Le malaise porte aussi sur la perte de prestige de la carrière. « Pas moins de quatre ministères se sont vu, pour des raisons politiciennes, octroyer des prérogatives et des budgets qui relevaient auparavant des Affaires étrangères, sans compter le fait que nous n’avons plus de ministre à plein temps », déplore un diplomate qui souhaite conserver l’anonymat. Il faisait allusion au fait que le Premier ministre Benjamin Netanyahu est formellement chef de la diplomatie en attendant un éventuel retour d’Avigdor Lieberman, pour qui le portefeuille est réservé. Ce dernier pourrait reprendre les commandes dans les prochaines semaines à condition d’être blanchi dans un procès pour fraude et abus de confiance.


Benjamin Netanyahu a également taillé sur mesure pour Youval Steinitz, un de ses proches, le ministère des Relations internationales, des Affaires stratégiques et des Renseignements, tandis que la ministre de la Justice Tzipi Livni a été chargée des négociations avec les Palestiniens, qui relevaient déjà du domaine réservé du chef du gouvernement. Sans oublier les émissaires spéciaux du Premier ministre. Le directeur du Conseil de sécurité nationale Yaakov Amidror mène régulièrement des missions diplomatiques dans le monde, et l’avocat personnel du Premier ministre, Yitzhak Molcho, chaperonne Mme Livni dans les discussions avec le secrétaire d’État américain John Kerry.


Les discussions avec la Turquie échappent également aux Affaires étrangères. Elles sont gérées par Joseph Ciechanover, un conseiller de M. Netanyahu, alors que les négociations avec des pays africains pour l’expulsion d’immigrés clandestins érythréens ont été confiées à Hagaï Hadass, un autre homme de confiance du Premier ministre. Pour couronner le tout, Benjamin Netanyahu projette de créer une « direction nationale de la communication », censée expliquer et justifier la politique d’Israël, notamment à l’étranger. « La plupart de ces missions devraient être du ressort de professionnels de la diplomatie. Nous sommes réduits à la portion congrue », déplore le diplomate qui parle d’un « sentiment d’humiliation ». « Plus personne à l’étranger ne sait qui parle au nom de qui, cela nous rappelle la cacophonie de l’Europe à Bruxelles », poursuit-il.

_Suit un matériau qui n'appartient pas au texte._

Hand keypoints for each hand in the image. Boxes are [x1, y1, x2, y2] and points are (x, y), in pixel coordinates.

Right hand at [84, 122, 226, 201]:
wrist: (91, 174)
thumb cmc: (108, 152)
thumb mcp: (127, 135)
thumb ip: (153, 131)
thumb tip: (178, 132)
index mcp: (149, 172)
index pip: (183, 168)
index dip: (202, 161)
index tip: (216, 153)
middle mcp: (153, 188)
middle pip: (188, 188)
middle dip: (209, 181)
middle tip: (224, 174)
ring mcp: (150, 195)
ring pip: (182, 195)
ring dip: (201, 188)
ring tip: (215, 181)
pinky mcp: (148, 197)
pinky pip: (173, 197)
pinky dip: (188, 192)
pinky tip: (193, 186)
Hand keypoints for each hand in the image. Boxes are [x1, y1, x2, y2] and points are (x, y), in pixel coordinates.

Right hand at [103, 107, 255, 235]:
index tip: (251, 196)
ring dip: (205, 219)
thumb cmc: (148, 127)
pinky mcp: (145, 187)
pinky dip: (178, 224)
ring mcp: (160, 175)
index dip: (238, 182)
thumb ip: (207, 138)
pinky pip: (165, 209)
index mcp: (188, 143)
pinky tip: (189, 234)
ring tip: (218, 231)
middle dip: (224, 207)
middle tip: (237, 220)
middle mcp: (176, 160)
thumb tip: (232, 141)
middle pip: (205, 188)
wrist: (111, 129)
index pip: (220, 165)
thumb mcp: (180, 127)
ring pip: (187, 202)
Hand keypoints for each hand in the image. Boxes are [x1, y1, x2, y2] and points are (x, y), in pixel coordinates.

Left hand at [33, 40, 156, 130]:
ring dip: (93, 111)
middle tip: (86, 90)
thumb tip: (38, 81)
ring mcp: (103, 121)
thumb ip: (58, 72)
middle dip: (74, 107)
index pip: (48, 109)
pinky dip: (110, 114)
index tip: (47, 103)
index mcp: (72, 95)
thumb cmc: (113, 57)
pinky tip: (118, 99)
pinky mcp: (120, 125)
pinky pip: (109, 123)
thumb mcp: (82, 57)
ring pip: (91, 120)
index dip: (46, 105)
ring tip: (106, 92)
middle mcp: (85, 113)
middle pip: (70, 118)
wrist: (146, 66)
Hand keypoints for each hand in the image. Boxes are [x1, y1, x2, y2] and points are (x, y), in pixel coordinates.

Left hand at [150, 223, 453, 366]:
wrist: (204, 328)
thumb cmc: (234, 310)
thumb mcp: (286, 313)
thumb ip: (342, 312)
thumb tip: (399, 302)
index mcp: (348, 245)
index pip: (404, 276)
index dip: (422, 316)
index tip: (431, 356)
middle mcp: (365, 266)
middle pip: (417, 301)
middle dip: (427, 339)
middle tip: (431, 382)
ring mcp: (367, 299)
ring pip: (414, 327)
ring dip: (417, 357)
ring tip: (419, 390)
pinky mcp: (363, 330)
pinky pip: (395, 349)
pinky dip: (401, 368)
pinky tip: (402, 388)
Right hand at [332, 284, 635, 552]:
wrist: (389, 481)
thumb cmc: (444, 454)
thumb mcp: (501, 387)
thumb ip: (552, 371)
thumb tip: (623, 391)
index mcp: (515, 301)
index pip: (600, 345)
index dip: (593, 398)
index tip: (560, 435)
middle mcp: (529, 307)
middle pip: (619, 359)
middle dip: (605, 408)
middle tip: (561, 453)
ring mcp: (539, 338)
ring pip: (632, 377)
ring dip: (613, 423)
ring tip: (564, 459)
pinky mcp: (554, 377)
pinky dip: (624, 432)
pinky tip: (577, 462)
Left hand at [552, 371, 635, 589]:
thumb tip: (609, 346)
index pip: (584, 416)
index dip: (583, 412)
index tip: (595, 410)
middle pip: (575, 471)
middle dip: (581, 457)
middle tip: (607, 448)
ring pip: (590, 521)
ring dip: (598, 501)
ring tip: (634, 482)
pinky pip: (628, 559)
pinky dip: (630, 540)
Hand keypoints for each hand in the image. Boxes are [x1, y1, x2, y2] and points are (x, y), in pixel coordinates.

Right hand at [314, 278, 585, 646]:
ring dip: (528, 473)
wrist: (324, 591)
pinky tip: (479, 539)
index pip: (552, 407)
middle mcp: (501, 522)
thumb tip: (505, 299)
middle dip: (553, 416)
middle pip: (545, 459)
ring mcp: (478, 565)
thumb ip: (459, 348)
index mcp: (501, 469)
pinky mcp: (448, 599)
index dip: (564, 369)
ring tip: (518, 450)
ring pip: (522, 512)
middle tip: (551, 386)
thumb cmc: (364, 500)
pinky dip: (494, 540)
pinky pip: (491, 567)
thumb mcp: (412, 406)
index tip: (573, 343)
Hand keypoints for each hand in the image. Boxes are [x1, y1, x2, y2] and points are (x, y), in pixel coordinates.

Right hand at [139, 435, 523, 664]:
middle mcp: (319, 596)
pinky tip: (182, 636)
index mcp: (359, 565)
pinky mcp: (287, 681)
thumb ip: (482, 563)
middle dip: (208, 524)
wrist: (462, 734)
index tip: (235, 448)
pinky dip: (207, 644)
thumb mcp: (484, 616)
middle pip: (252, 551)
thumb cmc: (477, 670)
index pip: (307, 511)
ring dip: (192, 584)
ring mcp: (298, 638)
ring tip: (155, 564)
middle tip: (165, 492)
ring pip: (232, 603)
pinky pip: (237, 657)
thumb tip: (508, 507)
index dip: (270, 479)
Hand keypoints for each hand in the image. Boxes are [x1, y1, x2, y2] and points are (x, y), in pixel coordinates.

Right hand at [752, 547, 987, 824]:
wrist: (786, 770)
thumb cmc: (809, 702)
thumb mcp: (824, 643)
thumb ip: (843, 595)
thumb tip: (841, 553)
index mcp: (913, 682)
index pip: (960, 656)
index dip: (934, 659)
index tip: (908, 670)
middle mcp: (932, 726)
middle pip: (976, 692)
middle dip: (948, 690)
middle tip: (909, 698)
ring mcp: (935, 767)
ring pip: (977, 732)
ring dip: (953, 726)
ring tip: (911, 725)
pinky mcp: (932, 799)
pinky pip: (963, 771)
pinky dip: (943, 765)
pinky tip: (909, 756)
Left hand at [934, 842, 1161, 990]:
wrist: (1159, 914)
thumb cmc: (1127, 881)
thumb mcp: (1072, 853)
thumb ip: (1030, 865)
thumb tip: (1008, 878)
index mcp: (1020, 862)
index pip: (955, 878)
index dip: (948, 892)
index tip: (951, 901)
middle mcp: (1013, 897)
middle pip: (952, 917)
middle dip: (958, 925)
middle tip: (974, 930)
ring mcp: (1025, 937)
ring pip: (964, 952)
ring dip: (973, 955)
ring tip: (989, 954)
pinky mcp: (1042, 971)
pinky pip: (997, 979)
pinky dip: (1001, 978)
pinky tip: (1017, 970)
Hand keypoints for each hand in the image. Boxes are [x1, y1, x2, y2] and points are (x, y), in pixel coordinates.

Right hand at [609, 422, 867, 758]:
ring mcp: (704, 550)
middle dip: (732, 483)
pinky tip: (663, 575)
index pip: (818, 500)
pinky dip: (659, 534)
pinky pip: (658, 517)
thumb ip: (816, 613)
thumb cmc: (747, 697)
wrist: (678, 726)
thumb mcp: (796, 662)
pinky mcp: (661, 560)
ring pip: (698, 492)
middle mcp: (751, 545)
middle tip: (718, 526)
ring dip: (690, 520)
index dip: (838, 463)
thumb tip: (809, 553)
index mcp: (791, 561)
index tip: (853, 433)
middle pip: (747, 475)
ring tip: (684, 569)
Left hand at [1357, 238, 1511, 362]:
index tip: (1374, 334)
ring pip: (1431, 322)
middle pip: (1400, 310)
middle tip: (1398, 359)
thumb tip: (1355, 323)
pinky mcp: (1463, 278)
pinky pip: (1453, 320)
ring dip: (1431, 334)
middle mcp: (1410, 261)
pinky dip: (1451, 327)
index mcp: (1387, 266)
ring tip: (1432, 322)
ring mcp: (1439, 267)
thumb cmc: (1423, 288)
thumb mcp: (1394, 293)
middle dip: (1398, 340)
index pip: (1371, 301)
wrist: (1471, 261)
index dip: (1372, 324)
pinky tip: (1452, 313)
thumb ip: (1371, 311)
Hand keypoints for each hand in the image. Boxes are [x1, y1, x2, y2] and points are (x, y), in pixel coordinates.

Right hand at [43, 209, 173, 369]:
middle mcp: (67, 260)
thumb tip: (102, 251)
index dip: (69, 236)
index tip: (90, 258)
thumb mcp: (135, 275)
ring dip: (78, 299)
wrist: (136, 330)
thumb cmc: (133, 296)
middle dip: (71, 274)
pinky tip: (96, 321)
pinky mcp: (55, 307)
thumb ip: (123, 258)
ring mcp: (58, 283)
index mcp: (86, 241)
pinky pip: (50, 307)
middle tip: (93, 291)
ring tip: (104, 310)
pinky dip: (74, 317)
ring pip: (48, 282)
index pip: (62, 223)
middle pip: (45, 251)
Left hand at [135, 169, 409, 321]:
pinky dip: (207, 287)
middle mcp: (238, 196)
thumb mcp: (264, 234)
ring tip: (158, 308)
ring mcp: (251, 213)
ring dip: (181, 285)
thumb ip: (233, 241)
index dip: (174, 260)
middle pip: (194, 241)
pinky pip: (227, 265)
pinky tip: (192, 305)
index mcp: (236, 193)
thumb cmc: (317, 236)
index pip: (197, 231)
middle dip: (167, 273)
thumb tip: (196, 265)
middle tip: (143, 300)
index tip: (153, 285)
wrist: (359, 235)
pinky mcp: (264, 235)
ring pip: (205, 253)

Un embarrassant cafouillage à propos d’un communiqué conciliant sur le processus de paix avec les Palestiniens qui devait être publié hier à l’issue d’une visite de M. Netanyahu en Pologne est venu à point nommé illustrer « l’amateurisme ambiant », selon le diplomate. Le Premier ministre a dû ordonner au dernier moment le retrait de ce communiqué. « Voilà ce qui arrive lorsqu’on fait de la diplomatie sans diplomate », a-t-il déploré.
La fronde est telle que le syndicaliste Yaïr Frommer menace le gouvernement d’intensifier l’épreuve de force. « Si nous n’obtenons pas satisfaction, nous allons durcir les “sanctions” et n’assurerons plus les services aux Israéliens à l’étranger », prévient-il. D’ores et déjà, les diplomates refusent d’aider à l’organisation des voyages des ministres.
Le Shin Beth, le service de sécurité intérieure, et l’armée se sont ainsi substitués aux diplomates pour le voyage cette semaine de M. Netanyahu en Pologne. « Le fait que des services de sécurité brisent notre mouvement est un très mauvais signe pour la démocratie », souligne M. Frommer.